Assim como boa parte da vida de cada um de nós, a experiência de se estar em um processo psicoterapêutico mudou com o início da pandemia: sai o divã ou a poltrona, entra a cadeira; sai o percurso para a clínica, por vezes carregados de tensão e reflexões prévias, entra a preocupação com a privacidade; saem os corpos, do analista e do analisando, entra a possibilidade de a partir de uma tela retangular criar uma outra perspectiva de nós mesmos.
Repensar a possibilidade de um processo terapêutico foi um desafio que encaramos sem grandes garantias, mas que logo se mostrou frutífero.
Em certa medida, também o atendimento presencial é marcado por uma certa virtualidade, já que elaborando nossas questões somos levados a uma segunda cena, um estado de coisas que se sobrepõe e momentaneamente põe em segundo plano a própria realidade, o tempo e o analista, já que ao se falar livremente se criam entradas e conexões entre o que é vivido e pensado e um saber que não se sabe.
Hoje, porém, mesmo com a ainda existente necessidade preventiva, podemos pensar um retorno ao que é a pedra fundamental de nossa prática: a presença.
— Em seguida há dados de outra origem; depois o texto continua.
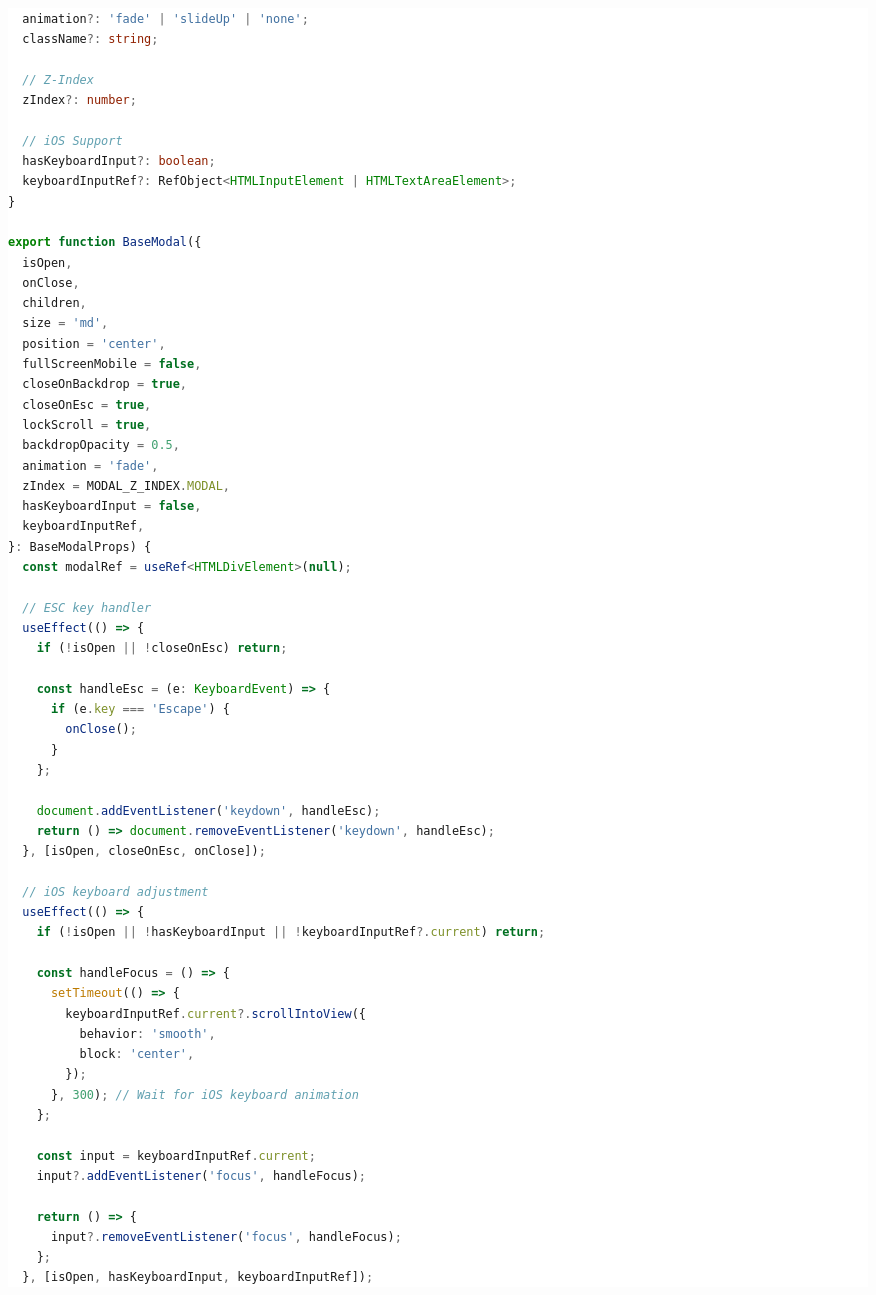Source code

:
 ```typescript
  animation?: 'fade' | 'slideUp' | 'none';
  className?: string;

  // Z-Index
  zIndex?: number;

  // iOS Support
  hasKeyboardInput?: boolean;
  keyboardInputRef?: RefObject<HTMLInputElement | HTMLTextAreaElement>;
}

export function BaseModal({
  isOpen,
  onClose,
  children,
  size = 'md',
  position = 'center',
  fullScreenMobile = false,
  closeOnBackdrop = true,
  closeOnEsc = true,
  lockScroll = true,
  backdropOpacity = 0.5,
  animation = 'fade',
  zIndex = MODAL_Z_INDEX.MODAL,
  hasKeyboardInput = false,
  keyboardInputRef,
}: BaseModalProps) {
  const modalRef = useRef<HTMLDivElement>(null);

  // ESC key handler
  useEffect(() => {
    if (!isOpen || !closeOnEsc) return;

    const handleEsc = (e: KeyboardEvent) => {
      if (e.key === 'Escape') {
        onClose();
      }
    };

    document.addEventListener('keydown', handleEsc);
    return () => document.removeEventListener('keydown', handleEsc);
  }, [isOpen, closeOnEsc, onClose]);

  // iOS keyboard adjustment
  useEffect(() => {
    if (!isOpen || !hasKeyboardInput || !keyboardInputRef?.current) return;

    const handleFocus = () => {
      setTimeout(() => {
        keyboardInputRef.current?.scrollIntoView({
          behavior: 'smooth',
          block: 'center',
        });
      }, 300); // Wait for iOS keyboard animation
    };

    const input = keyboardInputRef.current;
    input?.addEventListener('focus', handleFocus);

    return () => {
      input?.removeEventListener('focus', handleFocus);
    };
  }, [isOpen, hasKeyboardInput, keyboardInputRef]);
```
A experiência online se mostrou mais do que apta a lidar com as circunstâncias dos últimos anos, e mudou para sempre a forma como vemos o processo analítico, bem como a forma como trabalhamos e estudamos.
Mas isso também denuncia uma das grandes questões de nosso tempo: a incapacidade de estar presente.
Cercados por celulares, serviços de streaming, redes sociais e podcasts, internalizamos uma lógica de consumo e produção, e poucas vezes parecemos tocados pela experiência de uma vida longe das telas ou da estimulação digital. A capacidade de ser multitarefas se tornou um vício, ao passo que simplesmente almoçar, lavar a louça sem ouvir música ou estar com os amigos sem usar o celular virou algo impensável para muitas pessoas, num movimento que não suporta o vazio, o silêncio, o negativo.
Popularmente se reconhece que o corpo fala, seja por gestos ou sintomas. Às vezes somos voz, às vezes silêncio, mas às vezes somos o pé que balança, ou o punho que se fecha com força, se segurando para não ceder. E isso também merece ser ouvido.
Sendo a terapia uma clínica do encontro – real ou virtual -, o que importa é estar presente: respeite seu tempo, sinta a experiência, dentro e fora da terapia.